Hoo boy. No wonder everyone in the world instantly turned Vince McMahon into the biggest heel in wrestling history after this interview. This was some Lex Luthor level supervillain genius.
The Man They Call Vader v. The Artist Formerly Known as Goldust
Goldust is now painting his face like a checkerboard and coming to the ring in pajamas and slippers while wearing a giant cast and sling on his arm. And he’s got a doctor’s note! And of course he pulls a hammer out of his sling and knocks out Vader before walking off.
This show is…something.
Commissioner Slaughter joins us again, talking about how he gave up his combat fatigues and took an office job, but now DX has crossed the line with him and he’s coming out of retirement to face Hunter at the DX PPV. Gosh, facing DX on the show that’s NAMED AFTER THEM? Can’t see any problem with that. Granted this show has been so bad that maybe they should ask Hunter to book. Nah, that’s a dumb idea.
Rocky Maivia v. Dude Love
So after getting destroyed by Kane as Mankind, Mick has apparently reverted back to the Dude.

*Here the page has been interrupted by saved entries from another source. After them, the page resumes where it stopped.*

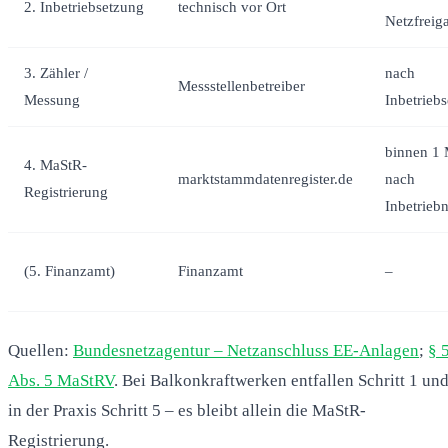
2. Inbetriebsetzung
technisch vor Ort
Netzfreig
3. Zähler /
nach
Messstellenbetreiber
Messung
Inbetrieb
binnen 1
4. MaStR-
marktstammdatenregister.de
nach
Registrierung
Inbetrieb
(5. Finanzamt)
Finanzamt
–
Quellen:
Bundesnetzagentur – Netzanschluss EE-Anlagen
;
§ 
Abs. 5 MaStRV
. Bei Balkonkraftwerken entfallen Schritt 1 un
in der Praxis Schritt 5 – es bleibt allein die MaStR-
Registrierung.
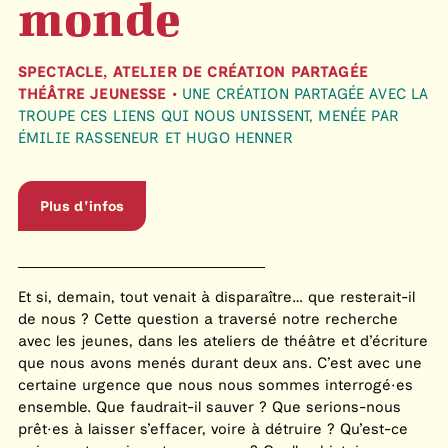
monde
SPECTACLE, ATELIER DE CRÉATION PARTAGÉE
THÉÂTRE JEUNESSE •
UNE CRÉATION PARTAGÉE AVEC LA
TROUPE CES LIENS QUI NOUS UNISSENT, MENÉE PAR
ÉMILIE RASSENEUR ET HUGO HENNER
Plus d'infos
Et si, demain, tout venait à disparaître… que resterait-il
de nous ? Cette question a traversé notre recherche
avec les jeunes, dans les ateliers de théâtre et d’écriture
que nous avons menés durant deux ans. C’est avec une
certaine urgence que nous nous sommes interrogé·es
ensemble. Que faudrait-il sauver ? Que serions-nous
prêt·es à laisser s’effacer, voire à détruire ? Qu’est-ce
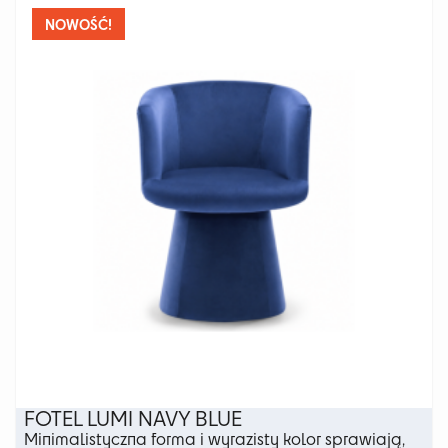
wariantów.
NOWOŚĆ!
Opcje
można
wybrać
na
stronie
produktu
FOTEL LUMI NAVY BLUE
Minimalistyczna forma i wyrazisty kolor sprawiają,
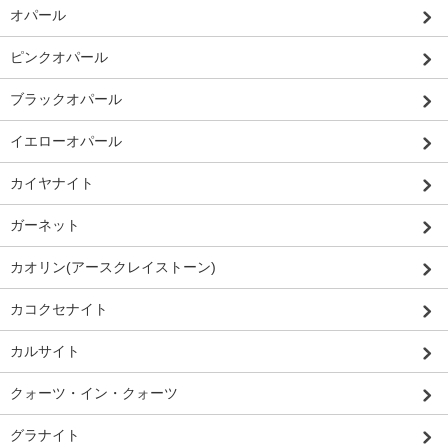
オパール
ピンクオパール
ブラックオパール
イエローオパール
カイヤナイト
ガーネット
カオリン(アースクレイストーン)
カコクセナイト
カルサイト
クォーツ・イン・クォーツ
グラナイト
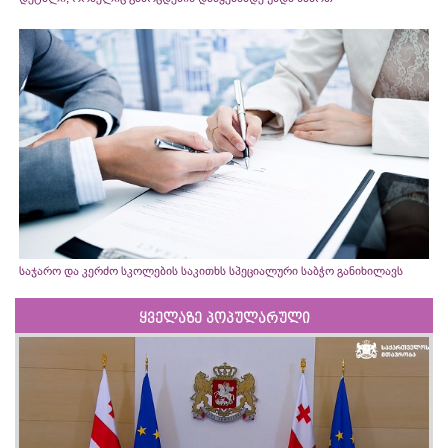
საჯარო და კერძო სკოლების საკითხს სპეციალური საბჭო განიხილავს
ყველაზე პოპულარული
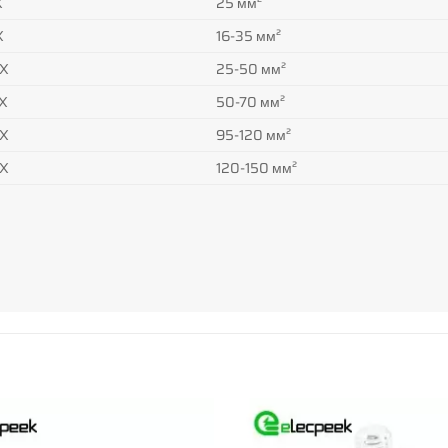
X
25 мм²
X
16-35 мм²
X
25-50 мм²
X
50-70 мм²
X
95-120 мм²
X
120-150 мм²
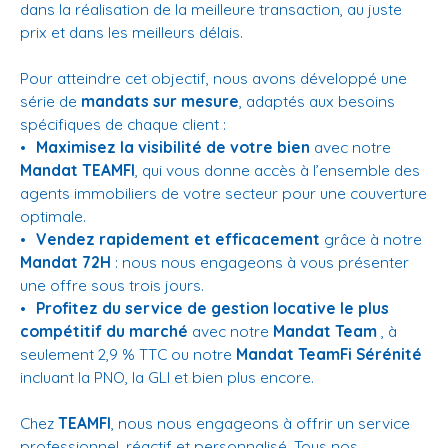
dans la réalisation de la meilleure transaction, au juste
prix et dans les meilleurs délais.
Pour atteindre cet objectif, nous avons développé une
série de
mandats sur mesure
, adaptés aux besoins
spécifiques de chaque client :
Maximisez la visibilité de votre bien
avec notre
Mandat TEAMFI
, qui vous donne accès à l’ensemble des
agents immobiliers de votre secteur pour une couverture
optimale.
Vendez rapidement et efficacement
grâce à notre
Mandat 72H
: nous nous engageons à vous présenter
une offre sous trois jours.
Profitez du service de gestion locative le plus
compétitif du marché
avec notre
Mandat Team
, à
seulement 2,9 % TTC ou notre
Mandat TeamFi Sérénité
incluant la PNO, la GLI et bien plus encore.
Chez
TEAMFI
, nous nous engageons à offrir un service
professionnel, réactif et personnalisé. Tous nos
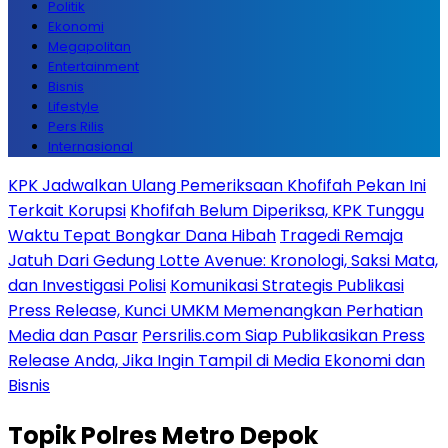
Politik
Ekonomi
Megapolitan
Entertainment
Bisnis
Lifestyle
Pers Rilis
Internasional
KPK Jadwalkan Ulang Pemeriksaan Khofifah Pekan Ini
Terkait Korupsi
Khofifah Belum Diperiksa, KPK Tunggu
Waktu Tepat Bongkar Dana Hibah
Tragedi Remaja
Jatuh Dari Gedung Lotte Avenue: Kronologi, Saksi Mata,
dan Investigasi Polisi
Komunikasi Strategis Publikasi
Press Release, Kunci UMKM Memenangkan Perhatian
Media dan Pasar
Persrilis.com Siap Publikasikan Press
Release Anda, Jika Ingin Tampil di Media Ekonomi dan
Bisnis
Topik
Polres Metro Depok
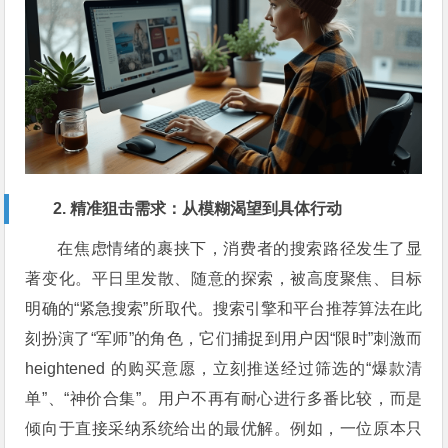
2. 精准狙击需求：从模糊渴望到具体行动
在焦虑情绪的裹挟下，消费者的搜索路径发生了显
著变化。平日里发散、随意的探索，被高度聚焦、目标
明确的“紧急搜索”所取代。搜索引擎和平台推荐算法在此
刻扮演了“军师”的角色，它们捕捉到用户因“限时”刺激而
heightened 的购买意愿，立刻推送经过筛选的“爆款清
单”、“神价合集”。用户不再有耐心进行多番比较，而是
倾向于直接采纳系统给出的最优解。例如，一位原本只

Rocky does a promo before the match where he clarifies that this is a non-title match while Cornette mocks him for talking about himself in the third person. Wrong side of history on that one, Cornette. Given Mick’s protests the night before, I’m pretty sure the result here isn’t going to be in doubt. Rock works the arm, but Dude pokes him in the eye. Dude sends him to the floor, but Rock comes back in with the DDT and puts the boots to him and lays the smackdown on him in the corner. We take a break as Rock drops the PEOPLE’S ELBOW, and you can tell it’s a taped show because they cut away when he starts the windup and then returns with him dropping the elbow. So they literally cut out 5 seconds for the break. Can you IMAGINE Rock coming back today and having them go to a break in mid-Elbow? Dude makes the comeback and the Nation runs in for the DQ at 5:00. For those keeping track, that’s three DQ finishes, two non-finishes, and one actual finish in the light heavyweight tournament match that no one cared about. And then Steve Austin comes out and Rocky runs away and we’re out. *
Holy crap this show was so bad that it actually invented brand new ways to be terrible thanks to the Vince McMahon interview and Rick Rude showing up on the other channel. Is there something lower than thumbs down? Because I think we need it.